Release Date/Publication: January 01, 2016

Principle Investigator Status: Academia

Primary DoD Data Source: Defense Medical Surveillance System

Secondary DoD Data Source:


To determine the association between injury history at enrollment and incident lower extremity (LE) injury during cadet basic training among first-year military cadets.

Medically treated LE injuries during cadet basic training documented in the Defense Medical Surveillance System (DMSS) were ascertained in a prospective cohort study of three large U.S. military academies from 2005-2008. Both acute injuries (ICD-9 codes in the 800-900s, including fracture, dislocations, sprains/strains) and injury-related musculoskeletal injuries (ICD-9 codes in the 700s, including inflammation and pain, joint derangement, stress fracture, sprain/strain/rupture, and dislocation) were included.
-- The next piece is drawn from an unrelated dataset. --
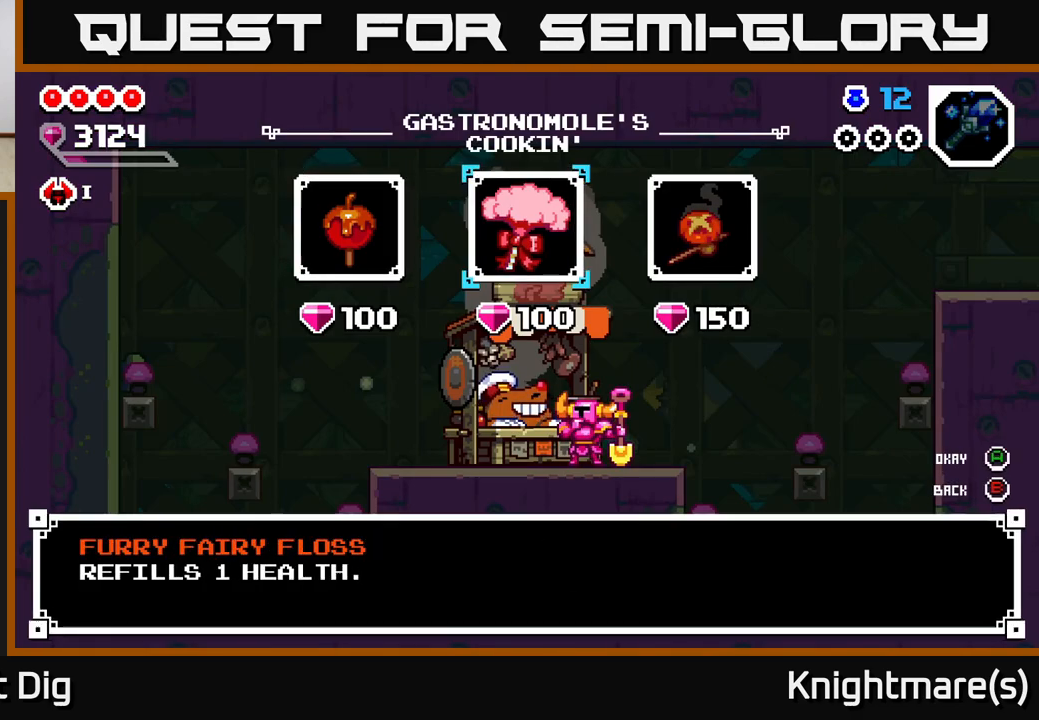
{"buttons": [], "left_stick": "right", "right_stick": "center", "events": [[33, "left_stick", "right"], [217, "left_stick", "center"], [400, "left_stick", "right"]]}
Risk ratios (RR) and 95% confidence intervals (CI) were computed using multivariate log-binomial models stratified by gender.

During basic training there were 1,438 medically treated acute and 1,719 musculoskeletal-related LE injuries in the 9,811 cadets. The most frequent LE injuries were sprains/strains (73.6% of acute) and inflammation and pain (89.6% of musculoskeletal-related). The overall risk of incident LE injury was 23.2% [95%CI: 22.3%, 24.0%]. Cadets with a previous history of LE injury were at increased risk for incident LE injury. This association was identical in males (RR=1.74 [1.55, 1.94]) and females (RR=1.74 [1.52, 1.99]). In site-specific analyses, strong associations between injury history and incident injury were observed for hip, knee ligament, stress fracture, and ankle sprain. Injury risk was greater (p<0.01) for females (39.1%) compared to males (18.0%). The elevated injury risk in females (RR=2.19 [2.04, 2.36]) was independent of injury history (adjusted RR=2.09 [1.95, 2.24]).

Injury history upon entry to the military is associated with incidence of LE injuries sustained during cadet basic training. Prevention programs targeted at modifiable factors in cadets with a prior history of LE injury should be considered.


Kucera KL, Marshall SW, Wolf SH, Padua DA, Cameron KL, Beutler AI. Association of Injury History and Incident Injury in Cadet Basic Military Training. Med Sci Sports Exerc. 2016 Jan 13.